● Exercise description:
Starting at the first line of the records below, reproduce every line up to and including the line with "Page size: 2001x1125.", but leave out all pictures.

═════ Exercise data

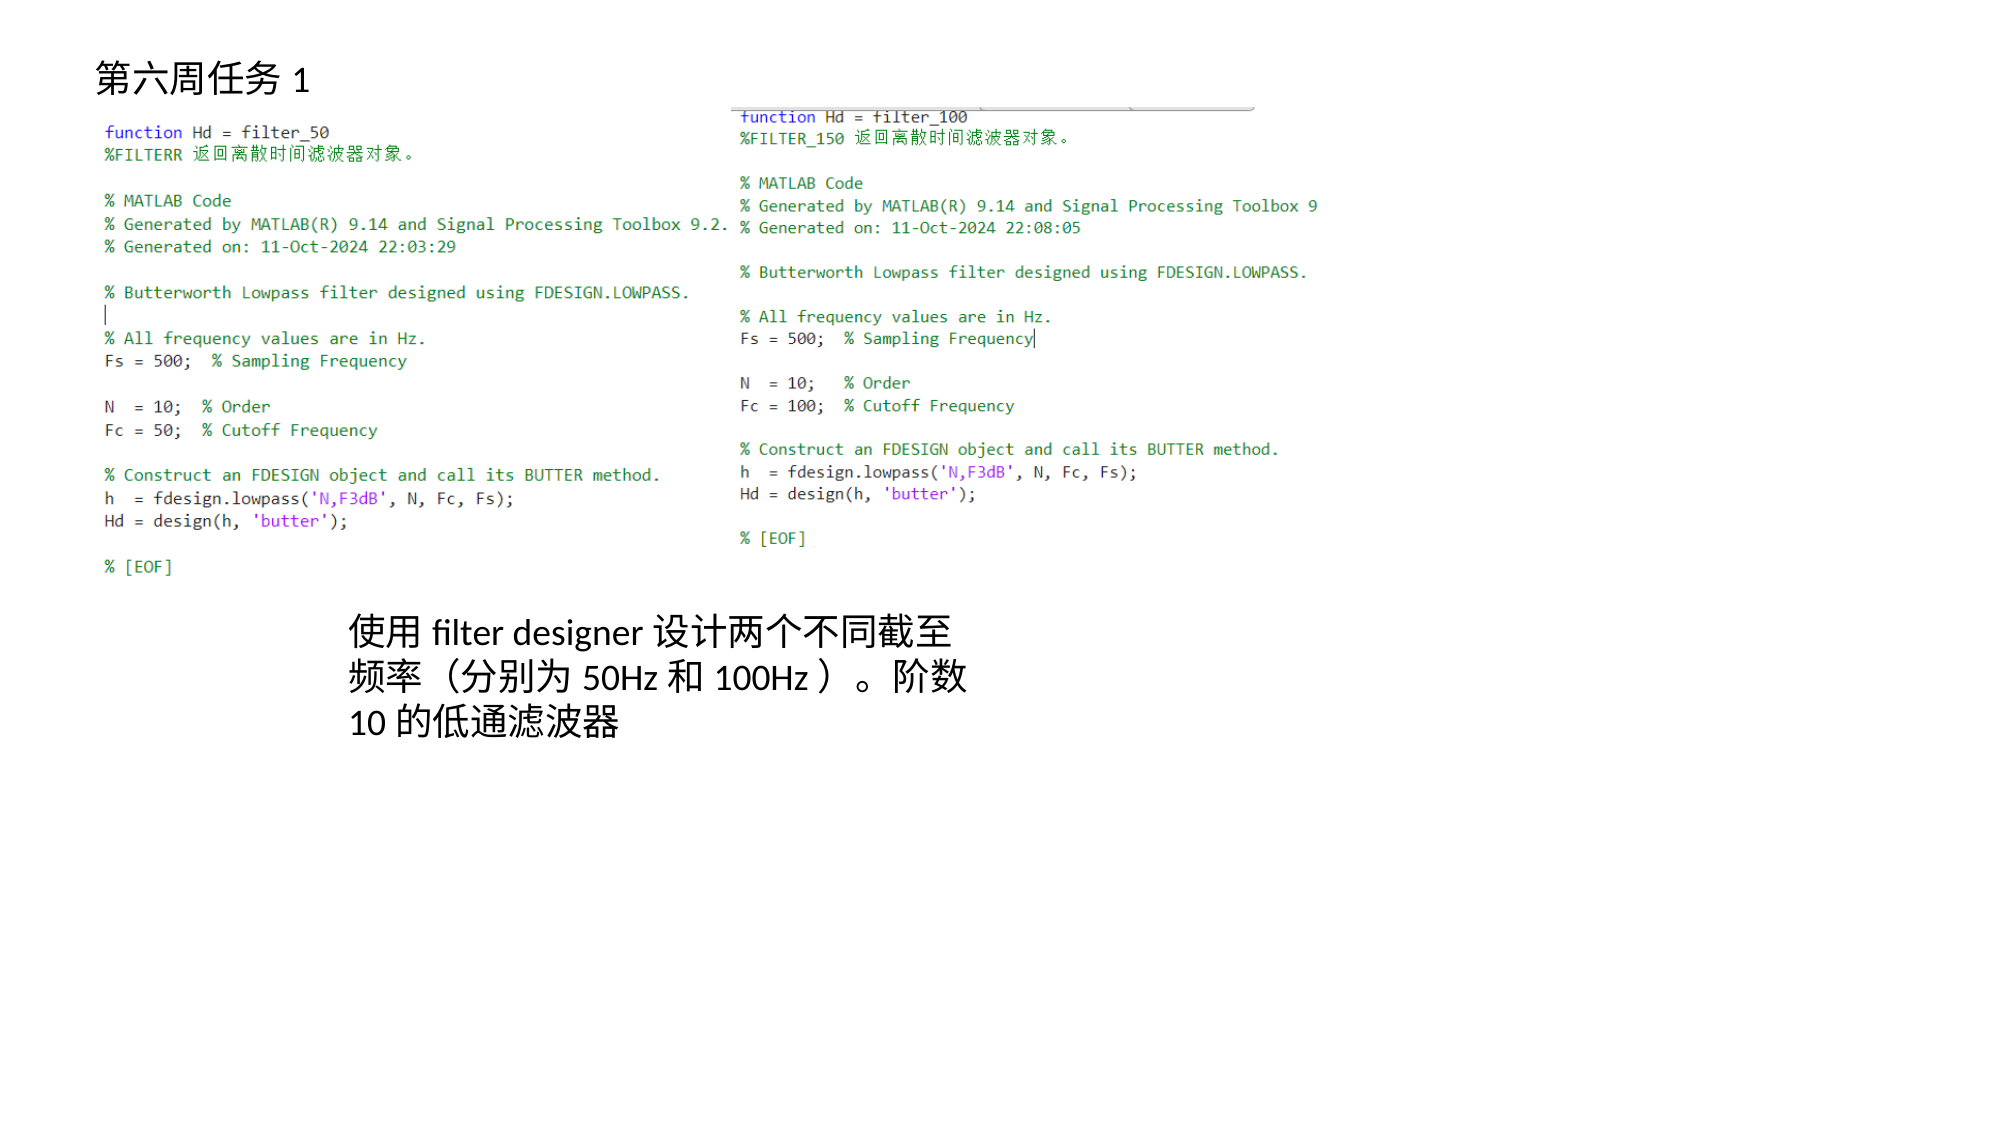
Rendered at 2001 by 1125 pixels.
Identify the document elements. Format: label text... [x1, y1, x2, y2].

picture [92, 107, 1317, 581]
text_box 第六周任务1 [80, 47, 747, 108]
text_box 使用filter designer设计两个不同截至频率（分别为50Hz和100Hz）。阶数10的低通滤波器 [333, 600, 1000, 751]
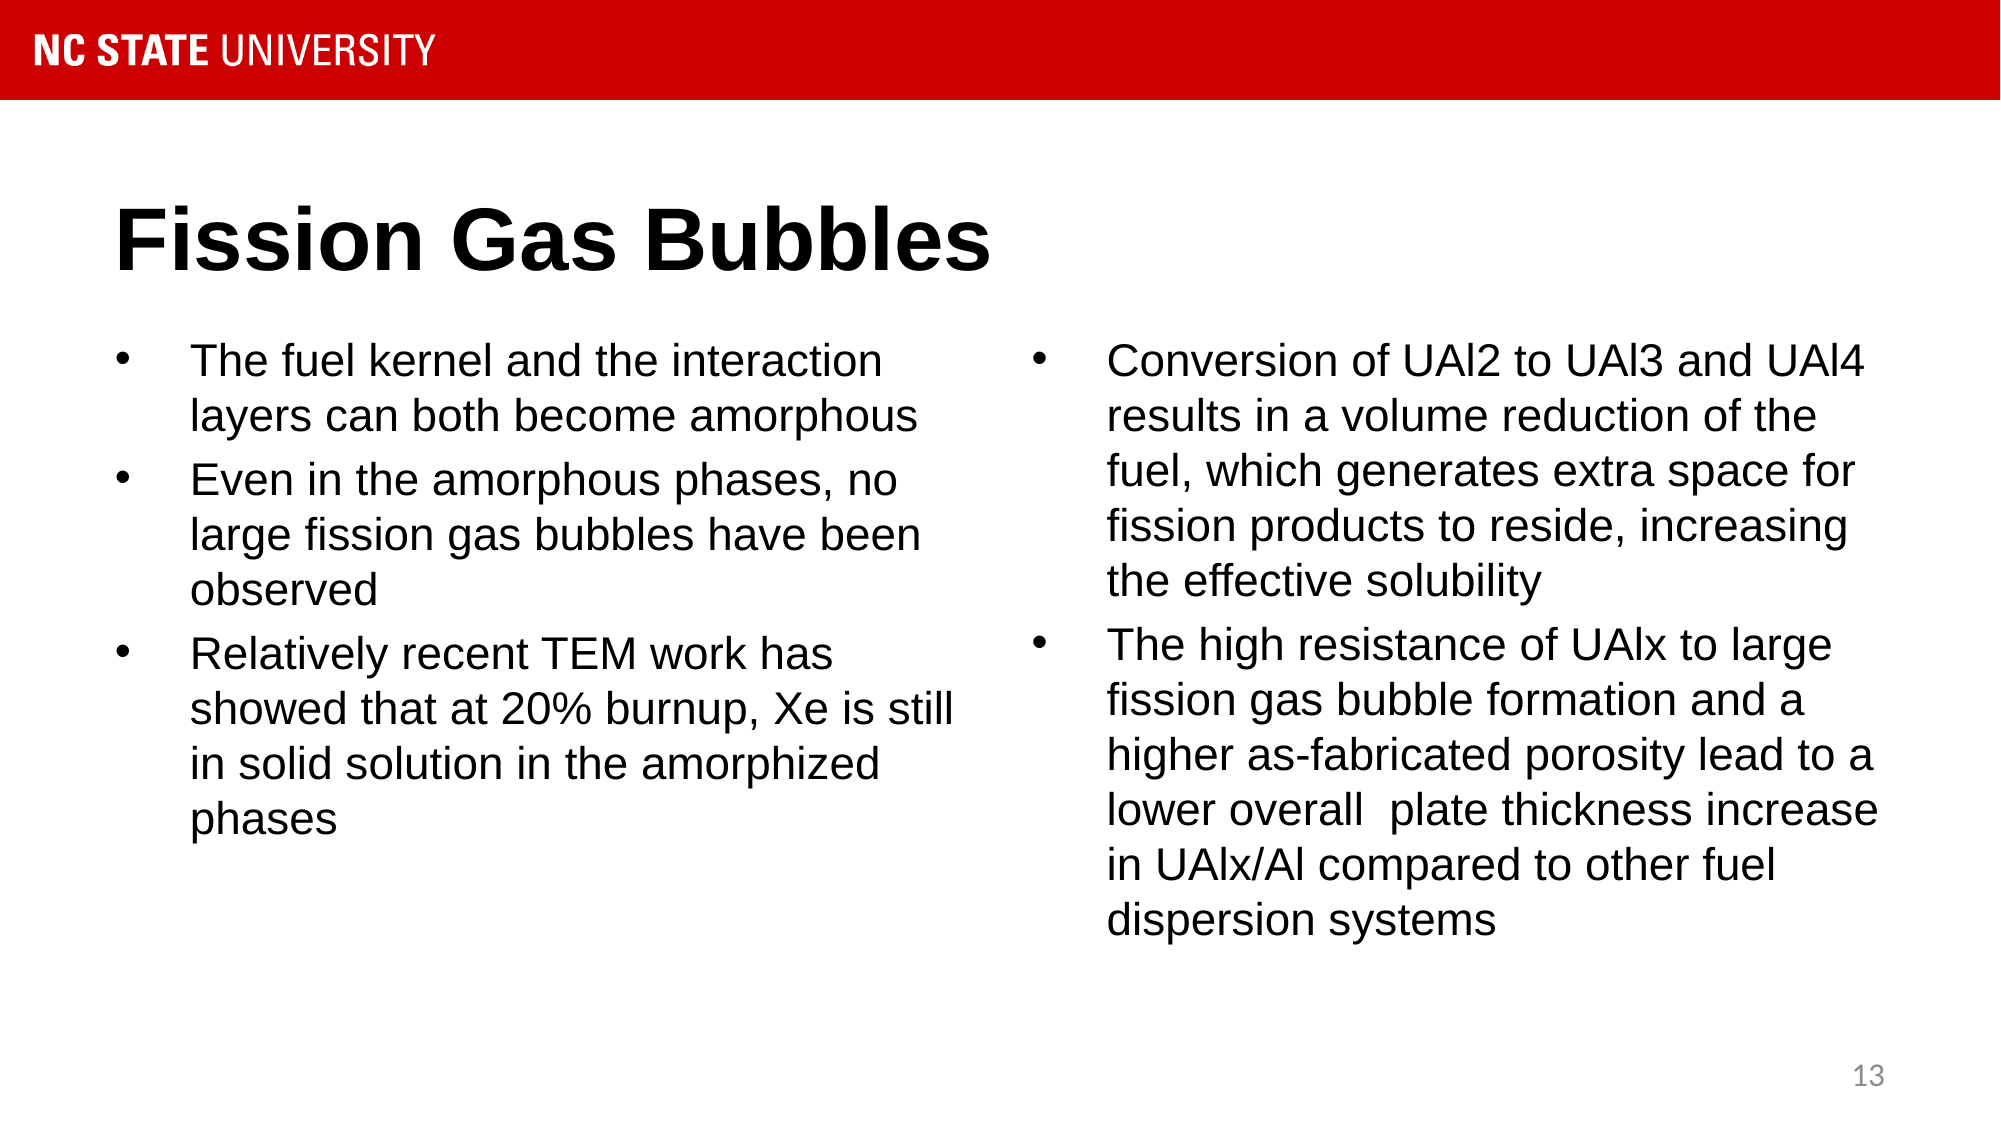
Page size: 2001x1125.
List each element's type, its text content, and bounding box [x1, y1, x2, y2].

picture [0, 0, 2001, 100]
list Conversion of UAl2 to UAl3 and UAl4 results in a volume reduction of the fuel, which generates extra space for fission products to reside, increasing the effective solubility The high resistance of UAlx to large fission gas bubble formation and a higher as-fabricated porosity lead to a lower overall plate thickness increase in UAlx/Al compared to other fuel dispersion systems [1016, 322, 1900, 1005]
title Fission Gas Bubbles [99, 147, 1900, 323]
list The fuel kernel and the interaction layers can both become amorphous Even in the amorphous phases, no large fission gas bubbles have been observed Relatively recent TEM work has showed that at 20% burnup, Xe is still in solid solution in the amorphized phases [99, 322, 984, 1005]
slide_number 13 [1433, 1042, 1900, 1103]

══════════

● Solution to the problem:
Rendered at 2001 by 1125 pixels.
Identify the document elements. Format: label text... [x1, y1, x2, y2].

picture [92, 107, 1317, 581]
text_box 第六周任务1 [80, 47, 747, 108]
text_box 使用filter designer设计两个不同截至频率（分别为50Hz和100Hz）。阶数10的低通滤波器 [333, 600, 1000, 751]
Page size: 2001x1125.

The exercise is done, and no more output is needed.